Don’t bleach your own hair
“For those who usually go to the salon to dye their lengths blonde, roots may be starting to show now. And while it might be tempting, I would strongly urge to not bleach your own roots. Lightening dark hair is a very complex multi-step process that requires years of experience and professional grade products only available at salons. Bleaching your hair incorrectly might result in burning and damaging your hair. Instead, opt for a root spray such as the L'Oreal Paris Magic Root Cover Up Concealer Spray. Otherwise, you can always conceal your dark roots with a headband or try wrapping your hair up with a scarf.” 

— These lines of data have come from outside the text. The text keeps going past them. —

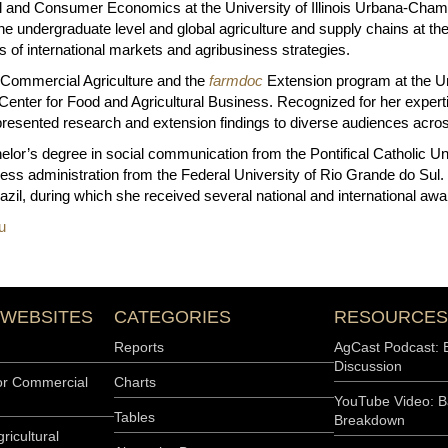
ral and Consumer Economics at the University of Illinois Urbana-Cha
e undergraduate level and global agriculture and supply chains at the
 of international markets and agribusiness strategies.
 Commercial Agriculture and the
farmdoc
Extension program at the Un
s Center for Food and Agricultural Business. Recognized for her exper
resented research and extension findings to diverse audiences acros
elor’s degree in social communication from the Pontifical Catholic Un
ess administration from the Federal University of Rio Grande do Sul. 
Brazil, during which she received several national and international awa
u
 WEBSITES
CATEGORIES
RESOURCES
Reports
AgCast Podcast: 
Discussion
or Commercial
Charts
YouTube Video: B
Tables
Breakdown
ricultural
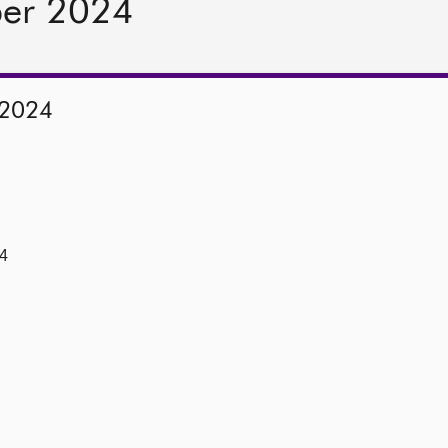
ber 2024
 2024
4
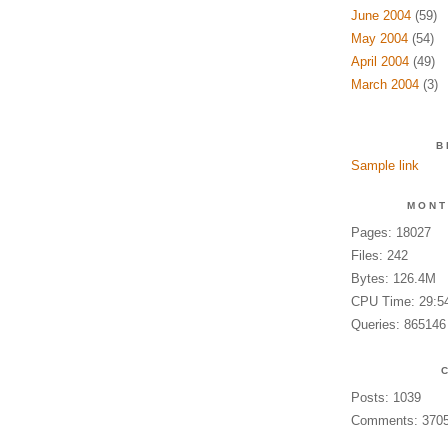
June 2004
(59)
May 2004
(54)
April 2004
(49)
March 2004
(3)
B
Sample link
MONT
Pages: 18027
Files: 242
Bytes: 126.4M
CPU Time: 29:5
Queries: 865146
Posts: 1039
Comments: 370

Do deep conditioning treatments
“Use this time to nourish your hair with a deep conditioning treatment. A lot of people simply apply it in the shower on wet hair for a few minutes and call it a day, but that way means that your lengths aren’t getting the full benefits of the product. Think of hair like a sponge, when it’s wet, it’s already full of water and cannot absorb anything more. So to make sure the product is fully absorbed into your locks, towel dry your hair after shampooing and then apply the treatment. Leave it on for 15-20 minutes and then rinse. You’ll see a huge difference.” May we suggest The Let It Go Circle hair mask from Davines, which is designed to boost hydration and revitalize dry and brittle strands?  

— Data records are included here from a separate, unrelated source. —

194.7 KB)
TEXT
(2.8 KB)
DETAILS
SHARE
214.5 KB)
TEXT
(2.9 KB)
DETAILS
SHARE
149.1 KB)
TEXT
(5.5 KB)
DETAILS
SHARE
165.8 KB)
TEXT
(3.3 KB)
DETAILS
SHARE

Don’t pick up the scissors
“When you’re bored, it might be tempting to pick up the scissors but, and I can’t stress this enough, don’t trim your own bangs or make any big changes to your hair cut on your own. It will inevitably go wrong and you will end up paying more to get it fixed in the long run. Try out some new hairstyles instead. There are plenty of tutorials on YouTube so experiment a little and get your hair professionally cut once it’s safe to do so.”

 Don’t over wash
“The more you wash your strands, the more you strip the scalp of its natural oils, and that in turn makes the scalp produce even more oil, which causes you to wash your hair more often — and the cycle goes on and on. Now is the perfect opportunity to give your lengths a break and cut down on the washing. Your hair might get oily, but once the adjustment period is over, you will notice that it will require less frequent washing.”

Do try scalp treatments
“Too often, we pay attention to the lengths of our hair and give our scalp no attention. But caring for your scalp improves the overall health of your tresses, stimulates hair growth and gets rid of dandruff due to product buildup. Scalp treatments range from serums to salt scrubs, so pick a product that suits your hair needs. Le Labo's basil-scented Scrub Shampoo uses black sea salt and menthol to clear away dirt and cool scalps down.”